Copy out every line of the items below word for word, keeping each line as written.

## INPUT
────────

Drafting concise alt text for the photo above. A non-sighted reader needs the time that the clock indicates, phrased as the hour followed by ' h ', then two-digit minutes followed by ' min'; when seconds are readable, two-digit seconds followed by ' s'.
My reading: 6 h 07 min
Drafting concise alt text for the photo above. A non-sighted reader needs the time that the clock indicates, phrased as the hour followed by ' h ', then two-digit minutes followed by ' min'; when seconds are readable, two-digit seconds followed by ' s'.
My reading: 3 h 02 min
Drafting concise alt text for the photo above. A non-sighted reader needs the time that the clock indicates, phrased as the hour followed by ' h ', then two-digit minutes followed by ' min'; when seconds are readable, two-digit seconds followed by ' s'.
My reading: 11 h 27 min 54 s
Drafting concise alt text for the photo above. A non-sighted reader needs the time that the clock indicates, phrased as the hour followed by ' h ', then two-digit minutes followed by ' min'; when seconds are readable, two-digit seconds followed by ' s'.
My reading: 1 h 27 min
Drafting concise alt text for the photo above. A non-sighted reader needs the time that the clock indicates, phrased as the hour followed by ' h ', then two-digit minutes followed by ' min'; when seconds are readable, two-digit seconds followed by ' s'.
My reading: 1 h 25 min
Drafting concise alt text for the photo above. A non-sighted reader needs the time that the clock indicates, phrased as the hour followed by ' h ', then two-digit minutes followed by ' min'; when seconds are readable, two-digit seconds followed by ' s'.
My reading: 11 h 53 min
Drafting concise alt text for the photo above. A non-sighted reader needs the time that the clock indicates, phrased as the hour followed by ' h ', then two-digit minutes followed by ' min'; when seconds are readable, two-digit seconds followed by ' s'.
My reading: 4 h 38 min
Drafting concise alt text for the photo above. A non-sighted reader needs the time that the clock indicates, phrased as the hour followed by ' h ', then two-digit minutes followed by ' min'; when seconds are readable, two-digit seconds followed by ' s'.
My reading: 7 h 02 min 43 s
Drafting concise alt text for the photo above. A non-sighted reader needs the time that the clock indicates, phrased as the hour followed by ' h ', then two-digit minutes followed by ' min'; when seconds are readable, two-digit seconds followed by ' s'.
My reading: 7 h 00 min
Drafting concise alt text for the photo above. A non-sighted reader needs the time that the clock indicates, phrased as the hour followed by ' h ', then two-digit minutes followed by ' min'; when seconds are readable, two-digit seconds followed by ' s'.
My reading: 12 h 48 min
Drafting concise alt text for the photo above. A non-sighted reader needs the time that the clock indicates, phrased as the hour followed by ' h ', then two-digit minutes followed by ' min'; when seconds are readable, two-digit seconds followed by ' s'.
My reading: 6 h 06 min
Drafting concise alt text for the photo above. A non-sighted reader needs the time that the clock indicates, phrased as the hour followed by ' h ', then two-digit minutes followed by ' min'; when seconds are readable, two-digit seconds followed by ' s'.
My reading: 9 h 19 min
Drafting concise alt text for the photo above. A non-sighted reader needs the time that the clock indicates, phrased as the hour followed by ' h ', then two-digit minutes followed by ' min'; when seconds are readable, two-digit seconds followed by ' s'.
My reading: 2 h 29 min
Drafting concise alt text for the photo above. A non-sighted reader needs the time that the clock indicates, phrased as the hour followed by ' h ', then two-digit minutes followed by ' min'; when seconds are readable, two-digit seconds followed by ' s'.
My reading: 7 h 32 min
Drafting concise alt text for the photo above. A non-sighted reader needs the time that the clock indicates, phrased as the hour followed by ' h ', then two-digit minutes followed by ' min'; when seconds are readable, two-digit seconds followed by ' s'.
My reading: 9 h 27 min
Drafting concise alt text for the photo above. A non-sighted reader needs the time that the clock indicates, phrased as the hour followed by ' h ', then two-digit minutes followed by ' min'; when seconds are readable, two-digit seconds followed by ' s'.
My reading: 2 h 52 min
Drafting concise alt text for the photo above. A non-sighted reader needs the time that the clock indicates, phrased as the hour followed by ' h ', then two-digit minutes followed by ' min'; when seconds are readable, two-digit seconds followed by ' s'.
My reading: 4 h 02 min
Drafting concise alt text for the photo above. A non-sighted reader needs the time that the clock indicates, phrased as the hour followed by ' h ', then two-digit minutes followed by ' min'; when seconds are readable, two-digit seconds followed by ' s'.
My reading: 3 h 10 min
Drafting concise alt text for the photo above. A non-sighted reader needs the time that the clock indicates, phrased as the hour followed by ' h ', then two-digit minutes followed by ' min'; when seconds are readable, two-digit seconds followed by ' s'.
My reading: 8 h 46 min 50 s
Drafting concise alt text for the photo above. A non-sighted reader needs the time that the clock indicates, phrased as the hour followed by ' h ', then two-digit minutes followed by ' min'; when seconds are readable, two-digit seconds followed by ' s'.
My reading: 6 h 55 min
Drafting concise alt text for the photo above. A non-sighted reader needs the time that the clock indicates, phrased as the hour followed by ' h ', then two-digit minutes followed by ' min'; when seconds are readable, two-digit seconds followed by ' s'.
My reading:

────────

## OUTPUT FOR THIS EXERCISE
Drafting concise alt text for the photo above. A non-sighted reader needs the time that the clock indicates, phrased as the hour followed by ' h ', then two-digit minutes followed by ' min'; when seconds are readable, two-digit seconds followed by ' s'.
My reading: 6 h 07 min
Drafting concise alt text for the photo above. A non-sighted reader needs the time that the clock indicates, phrased as the hour followed by ' h ', then two-digit minutes followed by ' min'; when seconds are readable, two-digit seconds followed by ' s'.
My reading: 3 h 02 min
Drafting concise alt text for the photo above. A non-sighted reader needs the time that the clock indicates, phrased as the hour followed by ' h ', then two-digit minutes followed by ' min'; when seconds are readable, two-digit seconds followed by ' s'.
My reading: 11 h 27 min 54 s
Drafting concise alt text for the photo above. A non-sighted reader needs the time that the clock indicates, phrased as the hour followed by ' h ', then two-digit minutes followed by ' min'; when seconds are readable, two-digit seconds followed by ' s'.
My reading: 1 h 27 min
Drafting concise alt text for the photo above. A non-sighted reader needs the time that the clock indicates, phrased as the hour followed by ' h ', then two-digit minutes followed by ' min'; when seconds are readable, two-digit seconds followed by ' s'.
My reading: 1 h 25 min
Drafting concise alt text for the photo above. A non-sighted reader needs the time that the clock indicates, phrased as the hour followed by ' h ', then two-digit minutes followed by ' min'; when seconds are readable, two-digit seconds followed by ' s'.
My reading: 11 h 53 min
Drafting concise alt text for the photo above. A non-sighted reader needs the time that the clock indicates, phrased as the hour followed by ' h ', then two-digit minutes followed by ' min'; when seconds are readable, two-digit seconds followed by ' s'.
My reading: 4 h 38 min
Drafting concise alt text for the photo above. A non-sighted reader needs the time that the clock indicates, phrased as the hour followed by ' h ', then two-digit minutes followed by ' min'; when seconds are readable, two-digit seconds followed by ' s'.
My reading: 7 h 02 min 43 s
Drafting concise alt text for the photo above. A non-sighted reader needs the time that the clock indicates, phrased as the hour followed by ' h ', then two-digit minutes followed by ' min'; when seconds are readable, two-digit seconds followed by ' s'.
My reading: 7 h 00 min
Drafting concise alt text for the photo above. A non-sighted reader needs the time that the clock indicates, phrased as the hour followed by ' h ', then two-digit minutes followed by ' min'; when seconds are readable, two-digit seconds followed by ' s'.
My reading: 12 h 48 min
Drafting concise alt text for the photo above. A non-sighted reader needs the time that the clock indicates, phrased as the hour followed by ' h ', then two-digit minutes followed by ' min'; when seconds are readable, two-digit seconds followed by ' s'.
My reading: 6 h 06 min
Drafting concise alt text for the photo above. A non-sighted reader needs the time that the clock indicates, phrased as the hour followed by ' h ', then two-digit minutes followed by ' min'; when seconds are readable, two-digit seconds followed by ' s'.
My reading: 9 h 19 min
Drafting concise alt text for the photo above. A non-sighted reader needs the time that the clock indicates, phrased as the hour followed by ' h ', then two-digit minutes followed by ' min'; when seconds are readable, two-digit seconds followed by ' s'.
My reading: 2 h 29 min
Drafting concise alt text for the photo above. A non-sighted reader needs the time that the clock indicates, phrased as the hour followed by ' h ', then two-digit minutes followed by ' min'; when seconds are readable, two-digit seconds followed by ' s'.
My reading: 7 h 32 min
Drafting concise alt text for the photo above. A non-sighted reader needs the time that the clock indicates, phrased as the hour followed by ' h ', then two-digit minutes followed by ' min'; when seconds are readable, two-digit seconds followed by ' s'.
My reading: 9 h 27 min
Drafting concise alt text for the photo above. A non-sighted reader needs the time that the clock indicates, phrased as the hour followed by ' h ', then two-digit minutes followed by ' min'; when seconds are readable, two-digit seconds followed by ' s'.
My reading: 2 h 52 min
Drafting concise alt text for the photo above. A non-sighted reader needs the time that the clock indicates, phrased as the hour followed by ' h ', then two-digit minutes followed by ' min'; when seconds are readable, two-digit seconds followed by ' s'.
My reading: 4 h 02 min
Drafting concise alt text for the photo above. A non-sighted reader needs the time that the clock indicates, phrased as the hour followed by ' h ', then two-digit minutes followed by ' min'; when seconds are readable, two-digit seconds followed by ' s'.
My reading: 3 h 10 min
Drafting concise alt text for the photo above. A non-sighted reader needs the time that the clock indicates, phrased as the hour followed by ' h ', then two-digit minutes followed by ' min'; when seconds are readable, two-digit seconds followed by ' s'.
My reading: 8 h 46 min 50 s
Drafting concise alt text for the photo above. A non-sighted reader needs the time that the clock indicates, phrased as the hour followed by ' h ', then two-digit minutes followed by ' min'; when seconds are readable, two-digit seconds followed by ' s'.
My reading: 6 h 55 min
Drafting concise alt text for the photo above. A non-sighted reader needs the time that the clock indicates, phrased as the hour followed by ' h ', then two-digit minutes followed by ' min'; when seconds are readable, two-digit seconds followed by ' s'.
My reading:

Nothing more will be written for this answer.